• TASK TO COMPLETE:
Reproduce every one of the records below verbatim, omitting the pictures.

[Start of section]

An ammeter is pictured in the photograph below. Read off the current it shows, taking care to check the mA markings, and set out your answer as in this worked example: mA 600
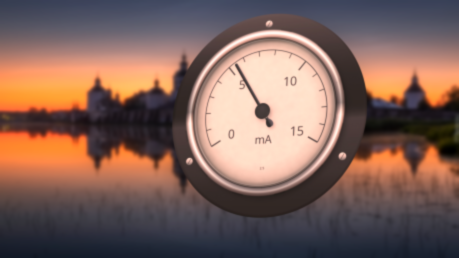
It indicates mA 5.5
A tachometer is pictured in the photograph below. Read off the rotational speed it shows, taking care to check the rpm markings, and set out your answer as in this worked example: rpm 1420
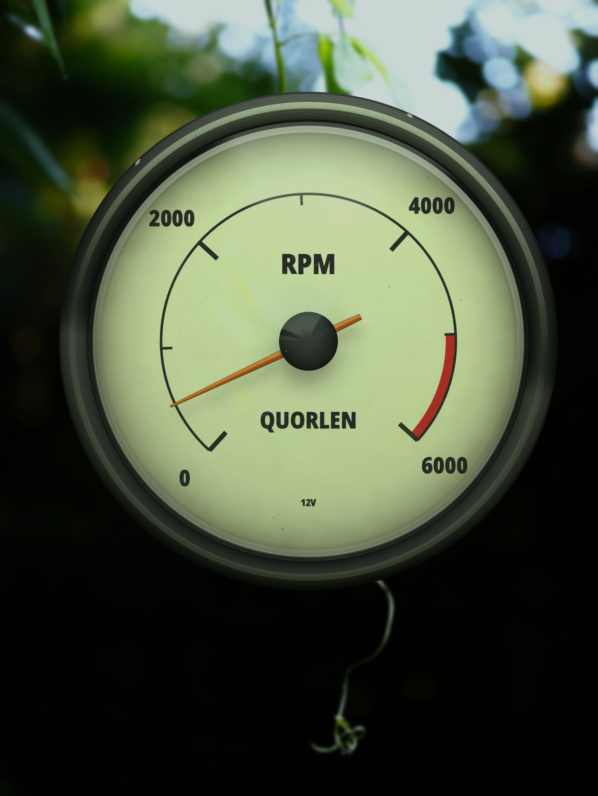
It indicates rpm 500
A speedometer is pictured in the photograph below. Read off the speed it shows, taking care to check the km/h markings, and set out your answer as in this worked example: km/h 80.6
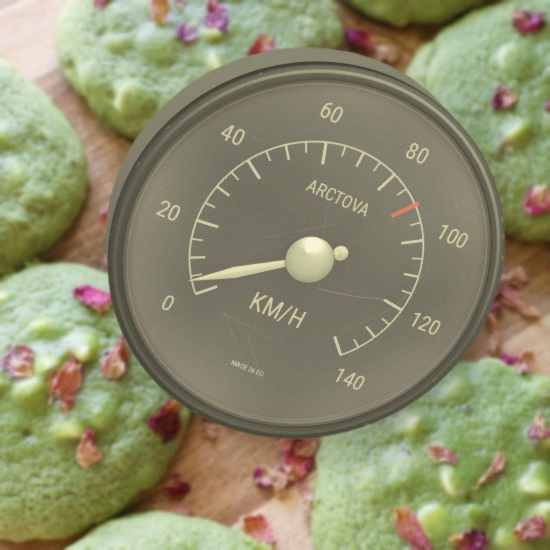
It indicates km/h 5
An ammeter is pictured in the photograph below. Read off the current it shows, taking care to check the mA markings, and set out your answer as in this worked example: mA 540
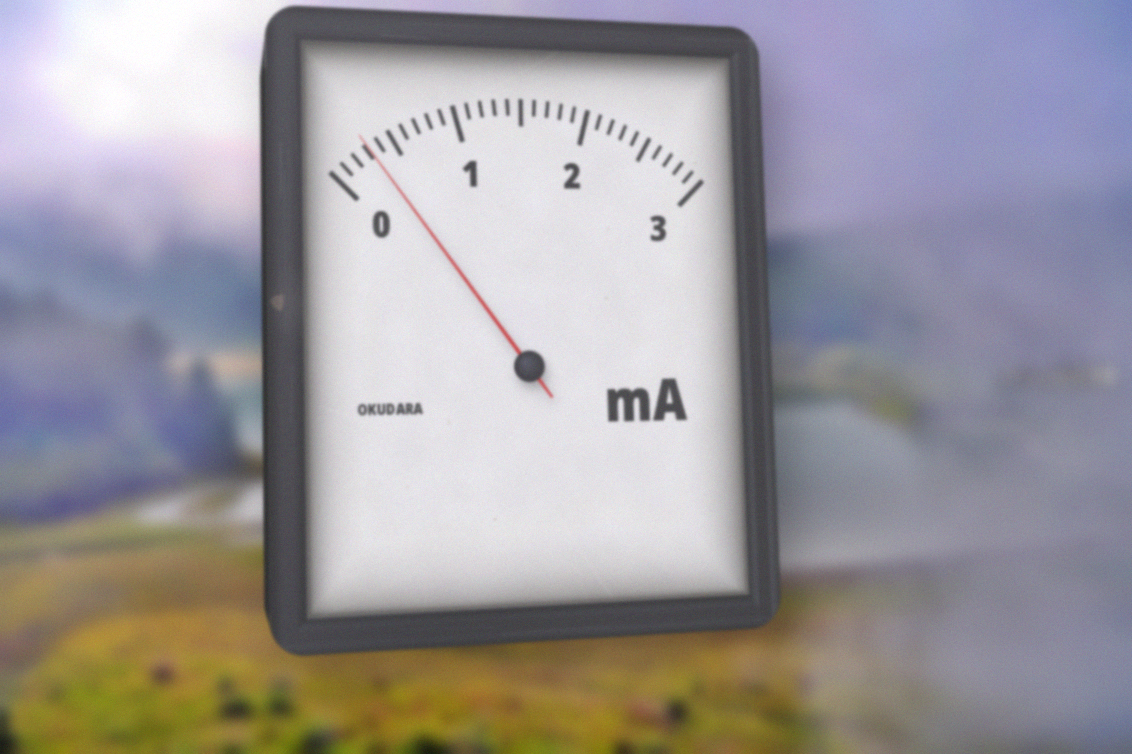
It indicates mA 0.3
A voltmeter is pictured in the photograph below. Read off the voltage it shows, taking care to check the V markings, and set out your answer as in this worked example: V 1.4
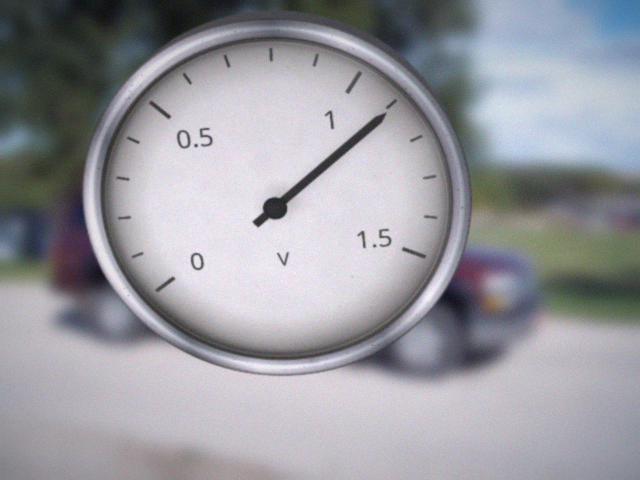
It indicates V 1.1
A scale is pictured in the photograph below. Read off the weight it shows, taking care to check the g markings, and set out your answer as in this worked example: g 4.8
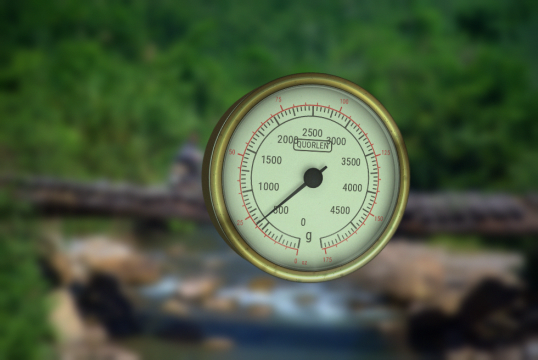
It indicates g 600
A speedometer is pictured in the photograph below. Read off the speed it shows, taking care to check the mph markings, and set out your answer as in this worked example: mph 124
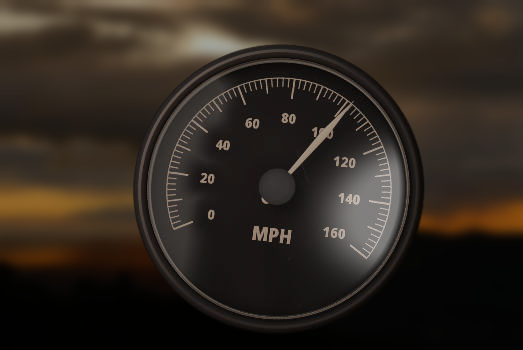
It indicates mph 102
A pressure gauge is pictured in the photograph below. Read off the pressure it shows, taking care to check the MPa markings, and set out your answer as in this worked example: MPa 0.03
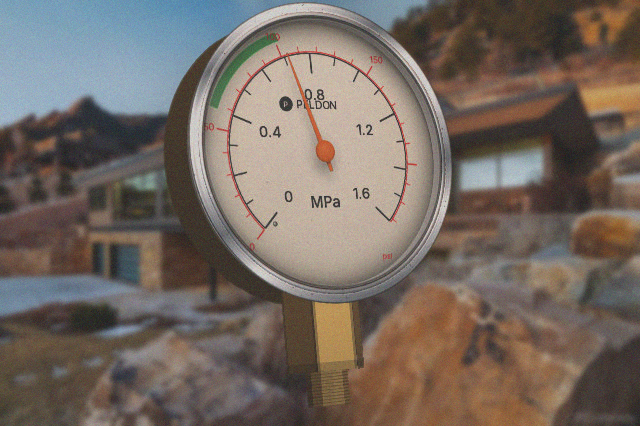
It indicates MPa 0.7
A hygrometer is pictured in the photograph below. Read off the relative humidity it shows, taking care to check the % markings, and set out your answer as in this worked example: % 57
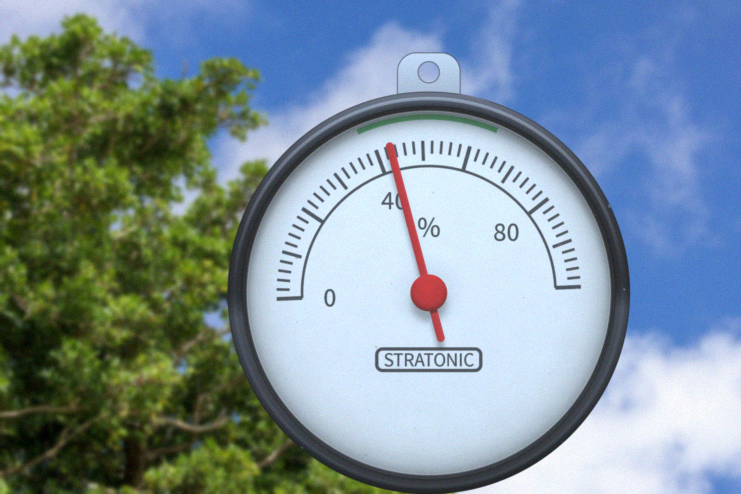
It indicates % 43
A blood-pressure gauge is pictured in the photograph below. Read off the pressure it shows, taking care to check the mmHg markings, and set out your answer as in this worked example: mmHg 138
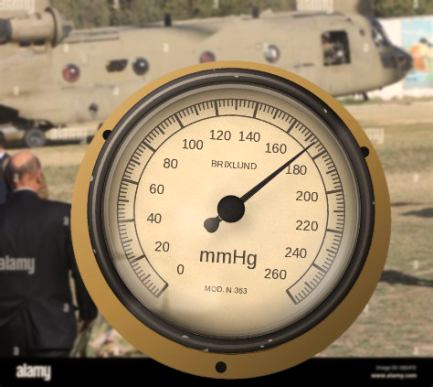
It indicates mmHg 174
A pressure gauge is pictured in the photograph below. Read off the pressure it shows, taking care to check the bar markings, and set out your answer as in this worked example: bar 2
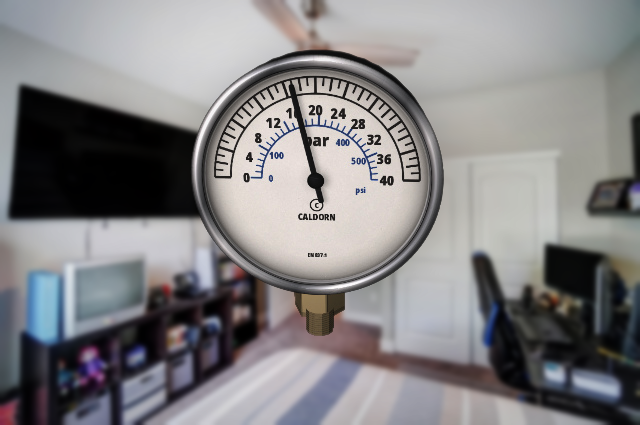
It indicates bar 17
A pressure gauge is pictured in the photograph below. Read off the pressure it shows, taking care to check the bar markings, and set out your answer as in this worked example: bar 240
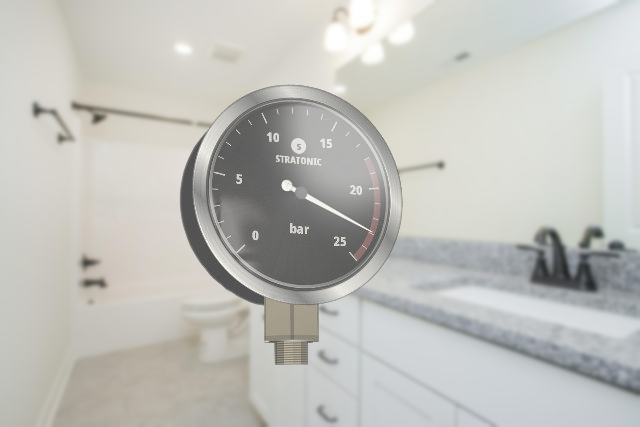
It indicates bar 23
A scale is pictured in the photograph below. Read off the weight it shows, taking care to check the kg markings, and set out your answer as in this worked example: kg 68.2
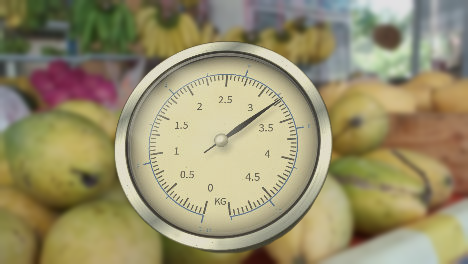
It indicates kg 3.25
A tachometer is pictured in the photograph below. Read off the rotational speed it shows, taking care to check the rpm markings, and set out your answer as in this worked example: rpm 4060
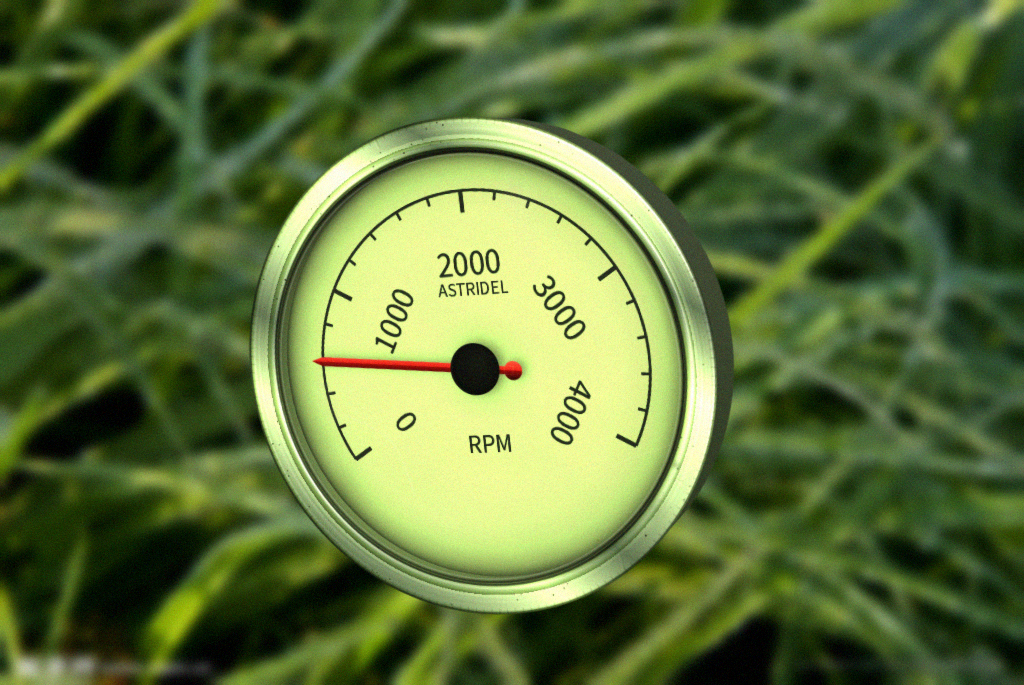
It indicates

[End of section]

• EXERCISE OUTPUT:
An ammeter is pictured in the photograph below. Read off the current it shows, taking care to check the mA markings, and set out your answer as in this worked example: mA 600
It indicates mA 5.5
A tachometer is pictured in the photograph below. Read off the rotational speed it shows, taking care to check the rpm markings, and set out your answer as in this worked example: rpm 1420
It indicates rpm 500
A speedometer is pictured in the photograph below. Read off the speed it shows, taking care to check the km/h markings, and set out your answer as in this worked example: km/h 80.6
It indicates km/h 5
An ammeter is pictured in the photograph below. Read off the current it shows, taking care to check the mA markings, and set out your answer as in this worked example: mA 540
It indicates mA 0.3
A voltmeter is pictured in the photograph below. Read off the voltage it shows, taking care to check the V markings, and set out your answer as in this worked example: V 1.4
It indicates V 1.1
A scale is pictured in the photograph below. Read off the weight it shows, taking care to check the g markings, and set out your answer as in this worked example: g 4.8
It indicates g 600
A speedometer is pictured in the photograph below. Read off the speed it shows, taking care to check the mph markings, and set out your answer as in this worked example: mph 124
It indicates mph 102
A pressure gauge is pictured in the photograph below. Read off the pressure it shows, taking care to check the MPa markings, and set out your answer as in this worked example: MPa 0.03
It indicates MPa 0.7
A hygrometer is pictured in the photograph below. Read off the relative humidity it shows, taking care to check the % markings, and set out your answer as in this worked example: % 57
It indicates % 43
A blood-pressure gauge is pictured in the photograph below. Read off the pressure it shows, taking care to check the mmHg markings, and set out your answer as in this worked example: mmHg 138
It indicates mmHg 174
A pressure gauge is pictured in the photograph below. Read off the pressure it shows, taking care to check the bar markings, and set out your answer as in this worked example: bar 2
It indicates bar 17
A pressure gauge is pictured in the photograph below. Read off the pressure it shows, taking care to check the bar markings, and set out your answer as in this worked example: bar 240
It indicates bar 23
A scale is pictured in the photograph below. Read off the weight it shows, taking care to check the kg markings, and set out your answer as in this worked example: kg 68.2
It indicates kg 3.25
A tachometer is pictured in the photograph below. Read off the rotational speed it shows, taking care to check the rpm markings, and set out your answer as in this worked example: rpm 4060
It indicates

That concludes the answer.